Lange nicht alle Fans, und auch nicht alle Funktionäre, hatten das Testspiel so sportlich genommen wie Köllner. Mit der Übernahme von Newcastle United im vergangenen Jahr ist nun in Saudi-Arabien ein weiterer Staat, in dem nachweislich erhebliche Menschenrechtsverstöße begangen werden, in großem Stil in das sogenannte Sportswashing eingestiegen. Somit stellt sich erneut die Frage, wie weit man bei den PR-Aktionen dieser Staaten im wahrsten Sinne des Wortes mitspielt. Am kommenden Montag trifft Newcastle in Kufstein auf den Bundesligisten FSV Mainz 05. Wie bei 1860 München haben mehrere Fangruppierungen ihren Boykott angekündigt. Im Falle der Sechziger gibt es allerdings einen Unterschied: Präsident Robert Reisinger sprach sich klar gegen dieses Spiel aus und nannte es einen Fehler. In Mainz weist Sportvorstand Christian Heidel nur auf vollendete Tatsachen hin, die man selbst geschaffen hatte: Der Forderung nach einer Spielabsage könne man nicht nachkommen, weil dies ein Vertragsbruch wäre, der erhebliche juristische Folgen nach sich zöge.
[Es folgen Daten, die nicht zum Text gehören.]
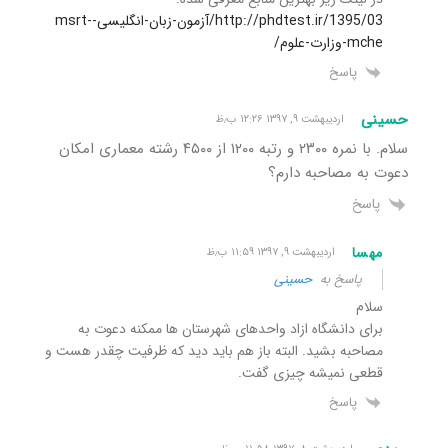
http://phdtest.ir/1395/03/آزمون-زبان-انگلیسی-msrt-
mche-وزارت-علوم/
پاسخ
حسینی
اردیبهشت ۹, ۱۳۹۷ ۱۲:۲۶ ب٫ظ
سلام. با نمره ۲۳۰۰ و رتبه ۱۲۰۰ از ۴۵۰۰ رشته معماری امکان
دعوت به مصاحبه دارم؟
پاسخ
مهسا
اردیبهشت ۹, ۱۳۹۷ ۱۱:۵۹ ب٫ظ
پاسخ به
حسینی
سلام
برای دانشگاه ازاد واحدهای شهرستان ها ممکنه دعوت به
مصاحبه بشید. البته باز هم باید دید که ظرفیت چقدر هست و
قطعی نمیشه چیزی گفت.
پاسخ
Der deutlichste Protest beim Löwen-Spiel gegen Newcastle waren die leeren Ränge: Selbst auf der Haupttribüne blieben Sitzschalen leer. Laut Auskunft aus der Sprecherkabine kamen etwa 900 Zuschauer, 2000 wären möglich gewesen - für die eigentlich sehr reisefreudige Löwen-Anhängerschaft auffällig wenig. Einige Daheimgebliebene beschwerten sich, dass das Thema vom Verein auch in den sozialen Medien stark heruntergefahren worden war. Ein Vereins-Post mit einem Link zu einem Livestream war zuletzt wieder gelöscht worden, offensichtlich, weil ihn viele Fans mit unerwünschten Kommentaren belegt hatten - ein Indiz, dass man auch an der Grünwalder Straße des Themas überdrüssig wurde.

Und nun zum Sport. Der lieferte zunächst auch gute Ablenkung: Der Drittligist erarbeitete sich in der ersten Halbzeit gegen den Tabellenelften der Premier League ein klares Chancenplus und erhielt mehrmals Szenenapplaus, Zugänge wie Fynn Lakenmacher im Angriff und Jesper Verlaat im Abwehrzentrum konnten gegen die sperrigen Magpies ihre Robustheit unter Beweis stellen. In der zweiten Halbzeit setzte sich dann aber der Favorit dank dreier Tore (55., 62., 76.) relativ deutlich durch. Köllner sprach noch lange über die sportlichen Konsequenzen aus der Vorbereitung und über die Saisonziele. Worüber auch sonst.